Falcon 9, le cheval de bataille de SpaceX, va dépasser d'ici peu les 300 décollages. © SpaceX

Tant qu'ils disent oui…

Dans ce contexte européen compliqué, on peut pour l'instant féliciter les partenaires commerciaux et étatiques de l'Europe d'être accommodants. En effet, avec nos yeux d'Européens, on imagine par exemple SpaceX très impatient de récupérer les satellites européens pour les lancer à grand coup de contrats commerciaux.

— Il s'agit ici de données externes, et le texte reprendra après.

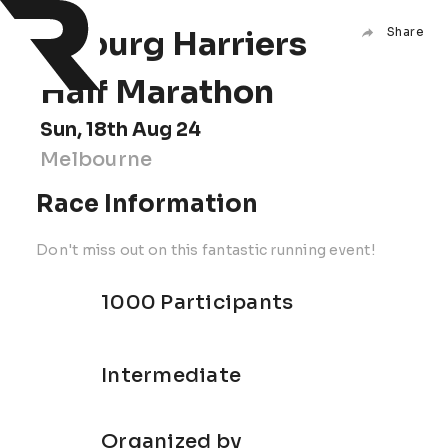
Coburg Harriers
Share
Half Marathon
Sun, 18th Aug 24
Melbourne
Race Information
Don't miss out on this fantastic running event!
1000 Participants
Intermediate
Organized by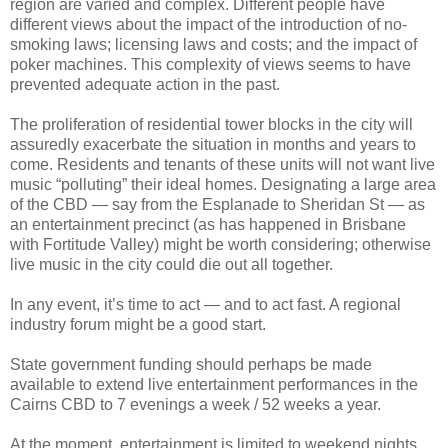
region are varied and complex. Different people have
different views about the impact of the introduction of no-
smoking laws; licensing laws and costs; and the impact of
poker machines. This complexity of views seems to have
prevented adequate action in the past.
The proliferation of residential tower blocks in the city will
assuredly exacerbate the situation in months and years to
come. Residents and tenants of these units will not want live
music “polluting” their ideal homes. Designating a large area
of the CBD — say from the Esplanade to Sheridan St — as
an entertainment precinct (as has happened in Brisbane
with Fortitude Valley) might be worth considering; otherwise
live music in the city could die out all together.
In any event, it’s time to act — and to act fast. A regional
industry forum might be a good start.
State government funding should perhaps be made
available to extend live entertainment performances in the
Cairns CBD to 7 evenings a week / 52 weeks a year.
At the moment, entertainment is limited to weekend nights,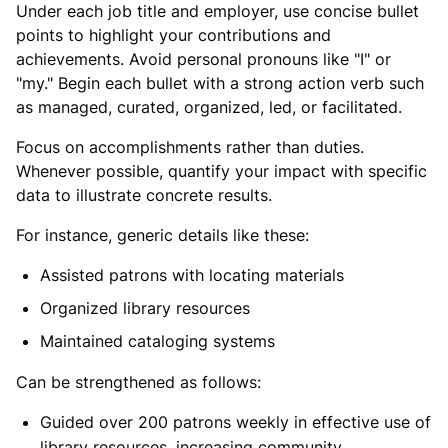
Under each job title and employer, use concise bullet
points to highlight your contributions and
achievements. Avoid personal pronouns like "I" or
"my." Begin each bullet with a strong action verb such
as managed, curated, organized, led, or facilitated.
Focus on accomplishments rather than duties.
Whenever possible, quantify your impact with specific
data to illustrate concrete results.
For instance, generic details like these:
Assisted patrons with locating materials
Organized library resources
Maintained cataloging systems
Can be strengthened as follows:
Guided over 200 patrons weekly in effective use of
library resources, increasing community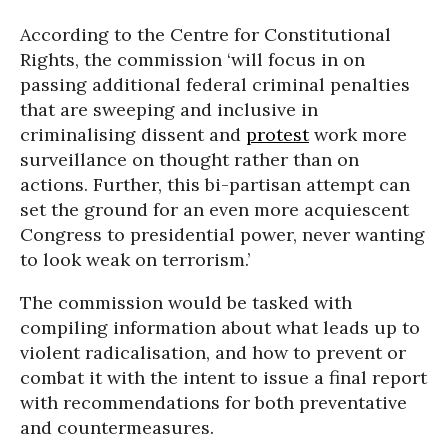
According to the Centre for Constitutional
Rights, the commission ‘will focus in on
passing additional federal criminal penalties
that are sweeping and inclusive in
criminalising dissent and
protest
work more
surveillance on thought rather than on
actions. Further, this bi-partisan attempt can
set the ground for an even more acquiescent
Congress to presidential power, never wanting
to look weak on terrorism.’
The commission would be tasked with
compiling information about what leads up to
violent radicalisation, and how to prevent or
combat it with the intent to issue a final report
with recommendations for both preventative
and countermeasures.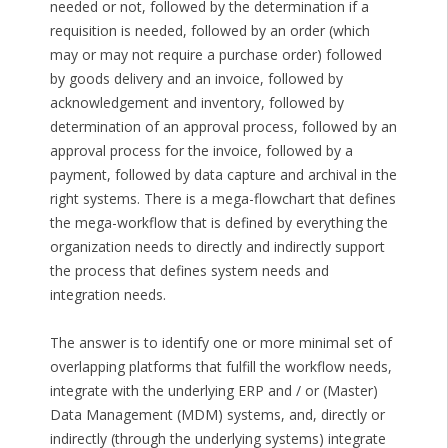
needed or not, followed by the determination if a
requisition is needed, followed by an order (which
may or may not require a purchase order) followed
by goods delivery and an invoice, followed by
acknowledgement and inventory, followed by
determination of an approval process, followed by an
approval process for the invoice, followed by a
payment, followed by data capture and archival in the
right systems. There is a mega-flowchart that defines
the mega-workflow that is defined by everything the
organization needs to directly and indirectly support
the process that defines system needs and
integration needs.
The answer is to identify one or more minimal set of
overlapping platforms that fulfill the workflow needs,
integrate with the underlying ERP and / or (Master)
Data Management (MDM) systems, and, directly or
indirectly (through the underlying systems) integrate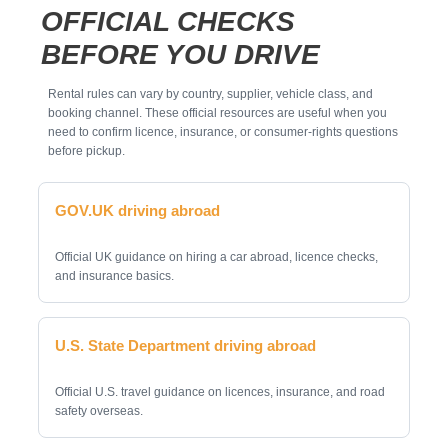
OFFICIAL CHECKS
BEFORE YOU DRIVE
Rental rules can vary by country, supplier, vehicle class, and
booking channel. These official resources are useful when you
need to confirm licence, insurance, or consumer-rights questions
before pickup.
GOV.UK driving abroad
Official UK guidance on hiring a car abroad, licence checks,
and insurance basics.
U.S. State Department driving abroad
Official U.S. travel guidance on licences, insurance, and road
safety overseas.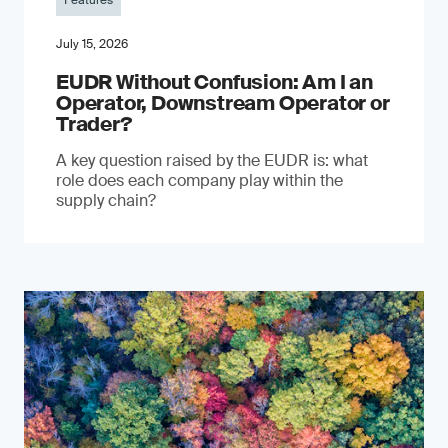
Features
July 15, 2026
EUDR Without Confusion: Am I an
Operator, Downstream Operator or
Trader?
A key question raised by the EUDR is: what
role does each company play within the
supply chain?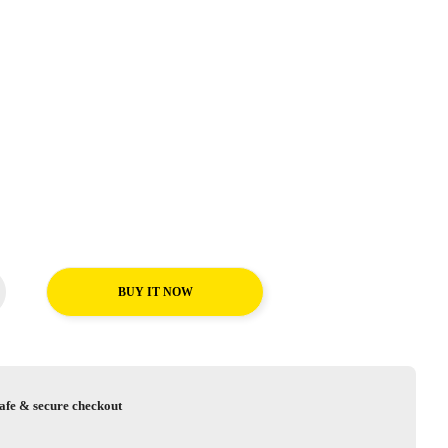
BUY IT NOW
afe & secure checkout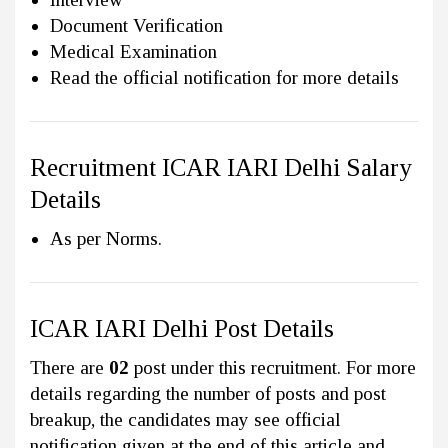
Document Verification
Medical Examination
Read the official notification for more details
Recruitment ICAR IARI Delhi Salary
Details
As per Norms.
ICAR IARI Delhi Post Details
There are
02
post under this recruitment. For more
details regarding the number of posts and post
breakup, the candidates may see official
notification given at the end of this article and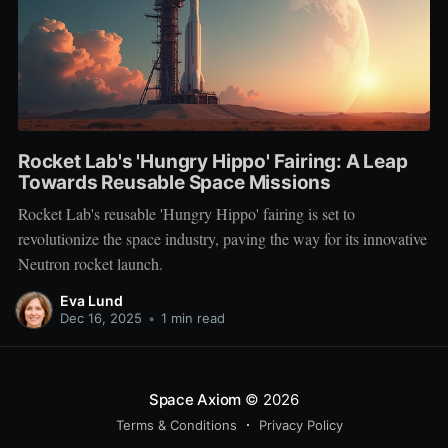
Rocket Lab's 'Hungry Hippo' Fairing: A Leap
Towards Reusable Space Missions
Rocket Lab's reusable 'Hungry Hippo' fairing is set to
revolutionize the space industry, paving the way for its innovative
Neutron rocket launch.
Eva Lund
Dec 16, 2025
•
1 min read
Space Axiom
© 2026
Terms & Conditions
Privacy Policy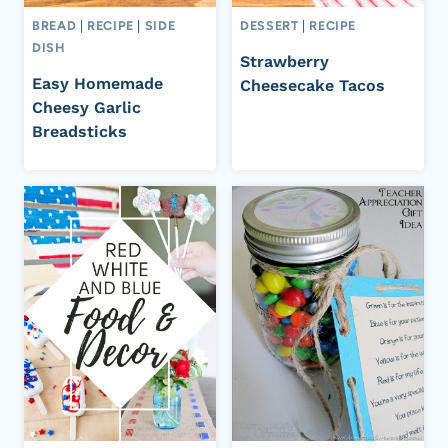
BREAD
|
RECIPE
|
SIDE
DESSERT
|
RECIPE
DISH
Strawberry
Easy Homemade
Cheesecake Tacos
Cheesy Garlic
Breadsticks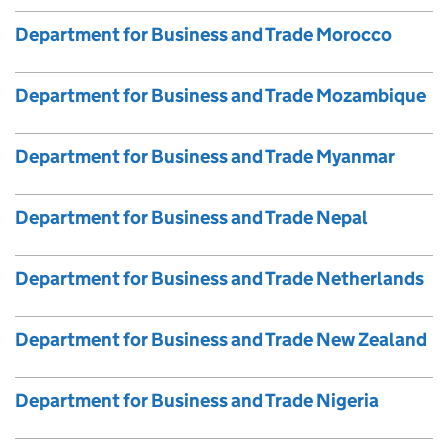
Department for Business and Trade Morocco
Department for Business and Trade Mozambique
Department for Business and Trade Myanmar
Department for Business and Trade Nepal
Department for Business and Trade Netherlands
Department for Business and Trade New Zealand
Department for Business and Trade Nigeria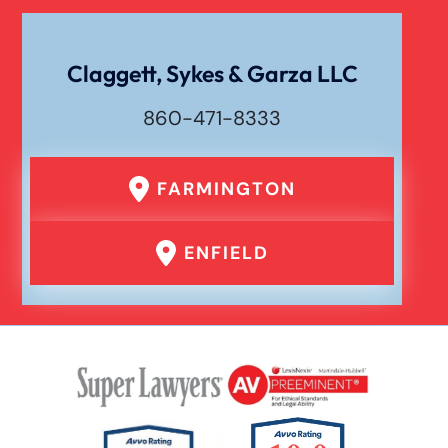
Wrongful Death
Claggett, Sykes & Garza LLC
860-471-8333
FARMINGTON
ENFIELD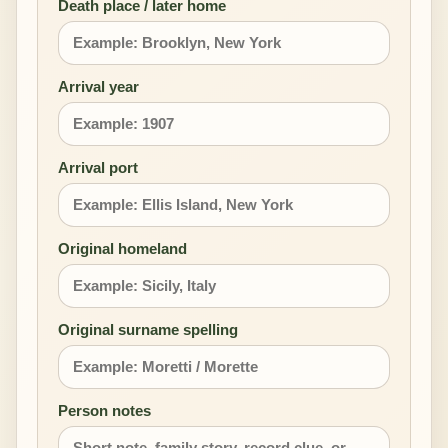
Death place / later home
Arrival year
Arrival port
Original homeland
Original surname spelling
Person notes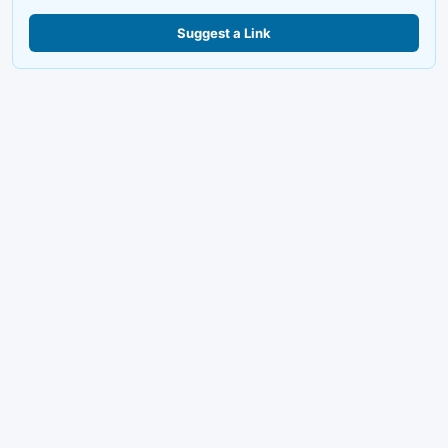
Suggest a Link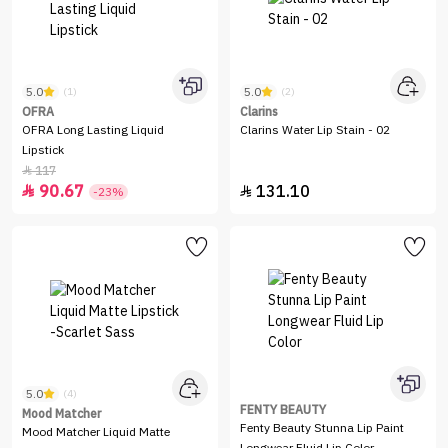
5.0
5.0
(1)
(2)
OFRA
Clarins
OFRA Long Lasting Liquid
Clarins Water Lip Stain - 02
Lipstick
117

90.67
131.10


-23%
5.0
(4)
FENTY BEAUTY
Mood Matcher
Fenty Beauty Stunna Lip Paint
Mood Matcher Liquid Matte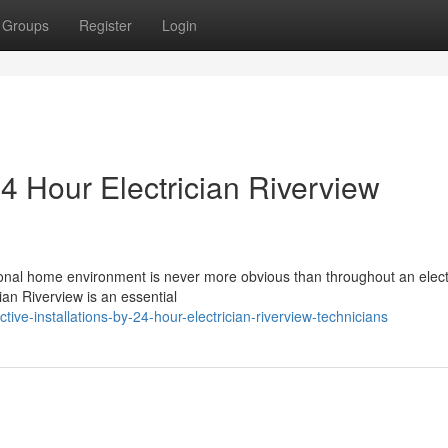
Groups
Register
Login
 24 Hour Electrician Riverview
onal home environment is never more obvious than throughout an elect
cian Riverview is an essential
ve-installations-by-24-hour-electrician-riverview-technicians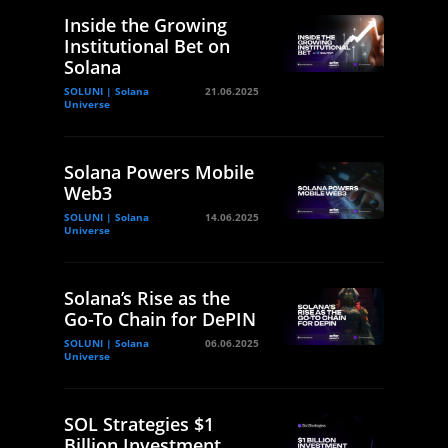
Inside the Growing
Institutional Bet on
Solana
SOLUNI | Solana
21.06.2025
Universe
Solana Powers Mobile
Web3
SOLUNI | Solana
14.06.2025
Universe
Solana’s Rise as the
Go-To Chain for DePIN
SOLUNI | Solana
06.06.2025
Universe
SOL Strategies $1
Billion Investment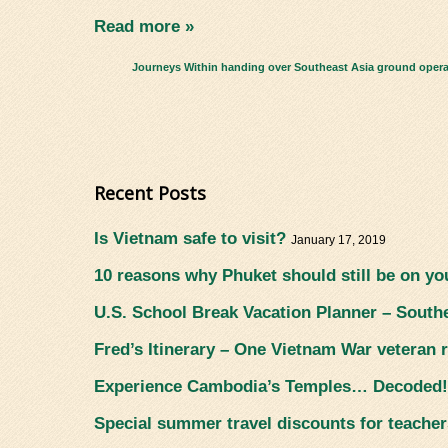
Read more »
Journeys Within handing over Southeast Asia ground operati
Recent Posts
Is Vietnam safe to visit?
January 17, 2019
10 reasons why Phuket should still be on you
U.S. School Break Vacation Planner – South
Fred’s Itinerary – One Vietnam War veteran r
Experience Cambodia’s Temples… Decoded
Special summer travel discounts for teacher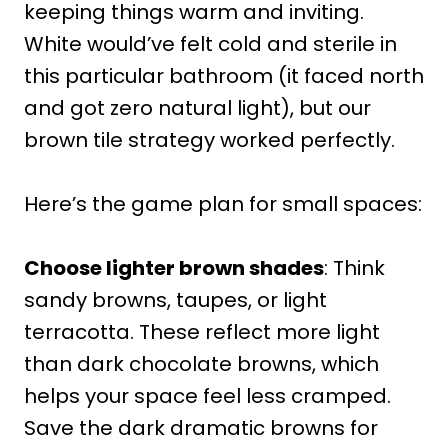
keeping things warm and inviting.
White would’ve felt cold and sterile in
this particular bathroom (it faced north
and got zero natural light), but our
brown tile strategy worked perfectly.
Here’s the game plan for small spaces:
Choose lighter brown shades
: Think
sandy browns, taupes, or light
terracotta. These reflect more light
than dark chocolate browns, which
helps your space feel less cramped.
Save the dark dramatic browns for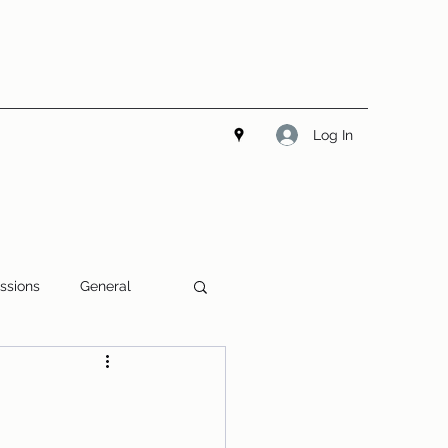
Log In
ssions
General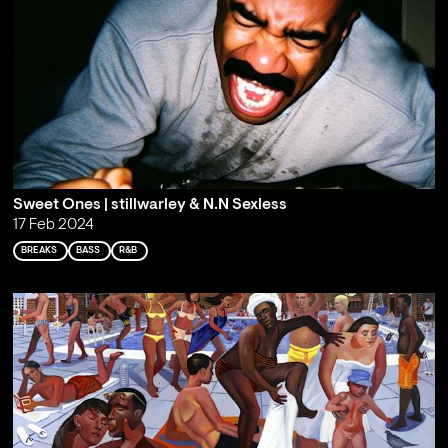
Sweet Ones | stillwarley & N.N Sexless
17 Feb 2024
BREAKS
BASS
R&B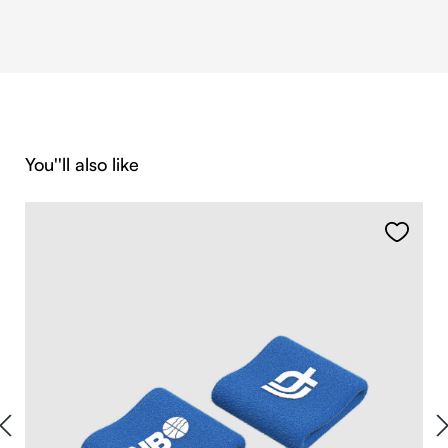
Skip product gallery
You''ll also like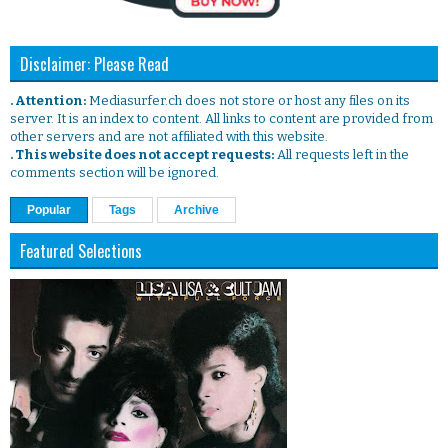
Disclaimer: Please Read
. Attention:
Mediasurfer.ch does not store or host any files on its
server. It is an index to content. All links to content are provided from
other servers and are not affiliated with this website.
. This website does not accept requests:
All requests left in the
comments section will be ignored.
Popular
Tags
Archive
Featured Selections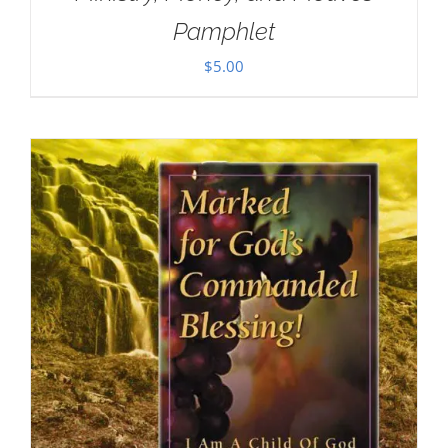
Pamphlet
$
5.00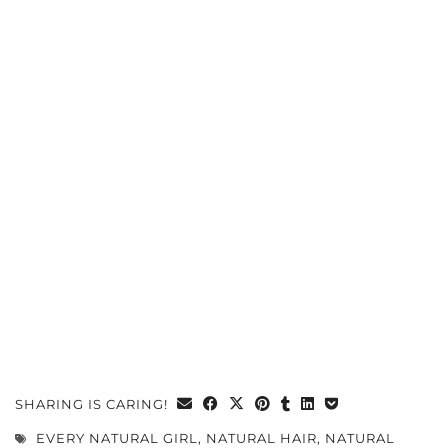
SHARING IS CARING!
EVERY NATURAL GIRL
,
NATURAL HAIR
,
NATURAL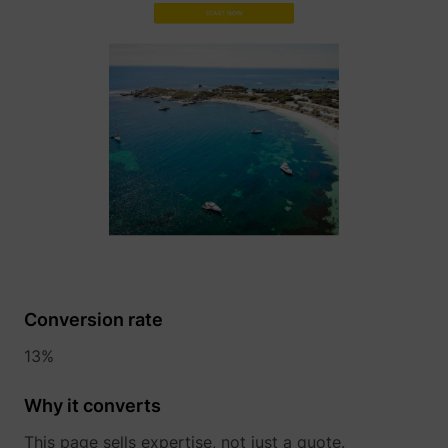
TESTCOOKIESENABLED
YouTube
VISITOR_INFO1_LIVE
YouTube
Conversion rate
13%
YSC
YouTube
Why it converts
This page sells expertise, not just a quote.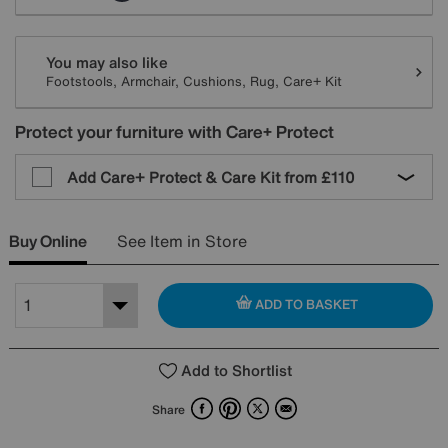
You may also like
Footstools, Armchair, Cushions, Rug, Care+ Kit
Protect your furniture with Care+ Protect
Add Care+ Protect & Care Kit from
£110
Buy Online
See Item in Store
ADD TO BASKET
Add to Shortlist
Facebook
Pinterest
X
Email
Share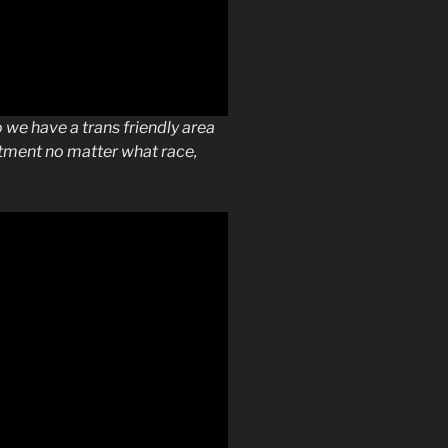
we have a trans friendly area
atment no matter what race,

La réalité est plus contrastée, surtout en 2024 : une majorité des lanceurs annoncés ces dernières années (Ariane 6, Vulcan, New Glenn, Neutron, et beaucoup d'autres) sont et seront en retard et SpaceX est en réalité très sollicité… Alors même que l'entreprise n'a plus toujours d'intérêt à faire passer des contrats commerciaux devant ses tirs de Starlink, puisque le service, selon les responsables de l'entreprise, génère des bénéfices. Derrière la « guerre des coûts » qui a fait les gros titres de la rivalité entre SpaceX et ses concurrents, il y a aussi la raison d'être d'acteurs régionaux : assurer la maîtrise de son accès à l'orbite.